William Bagley takes a more positive spin on Brown's ability to coalesce power. "He would know everyone's proclivities," he says. "He'd know when to cooperate with someone, when to put someone on a committee, when to give them a vote, he knew the characters of all his members inside out, what they needed. That's how he created his ongoing speakership."
Bagley says Brown sometimes controlled people by sheer force of will. Bagley remembers a regents meeting -- Brown is an ex officio regent -- when hundreds of angry students were protesting UC President David Gardner's lucrative pension, which had been granted at the same time the regents raised student fees.
"There were two, three hundred of them screaming," Bagley recalls. "Willie didn't even have to get up. He just leaned into the microphone and in that voice he said, 'I fought a long, hard time to have the voice I have, and you are going to listen to it.' " Bagley says the room went dead in a matter of seconds.
"Now if he can do that with a group of protesting students, imagine what he can do in San Francisco," Bagley adds.
Like Bagley, UC Berkeley political science professor Bruce Cain doesn't doubt Brown's ability to fathom and control the crazy factions of San Francisco politics.
Cain, who worked as a reapportionment adviser to Brown, thinks the style Brown developed in Sacramento will fit here quite nicely.
"The key to San Francisco is your ability to do good politics," Cain says. "You have to build a coalition and keep tending it after you get elected. That's all Willie did in Sacramento. He did politics day in, day out. It doesn't matter if you are dealing with the nurses union of the Richmond District Democratic Club. It's all about dealing with demands."
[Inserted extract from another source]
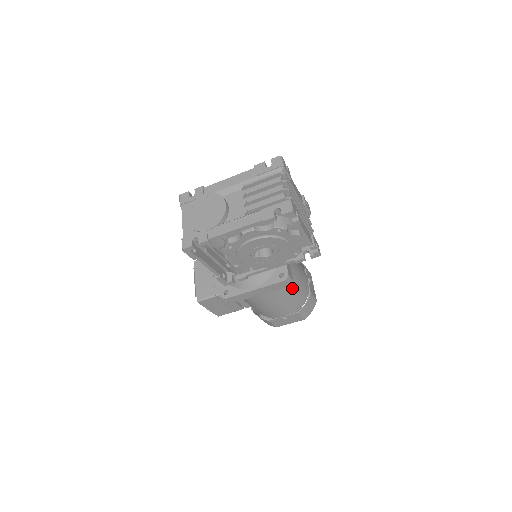
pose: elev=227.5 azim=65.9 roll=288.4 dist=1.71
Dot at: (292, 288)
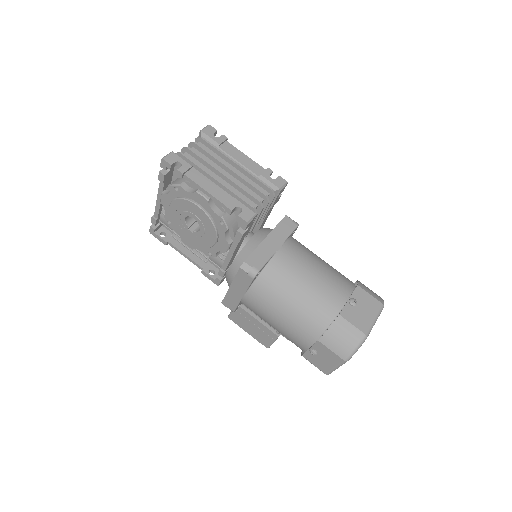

Cain does have one concern about a Brown mayoralty, however. "I think maybe halfway through his term he'll say, 'Why did I do this?' " he says. "He wants the job because he loves the city and he's looking for the next stage in his life. His personality abhors a vacuum. But based on what I know about him it's quite possible that he isn't going to enjoy this job as much as being speaker. I think he's already had the best job of his life.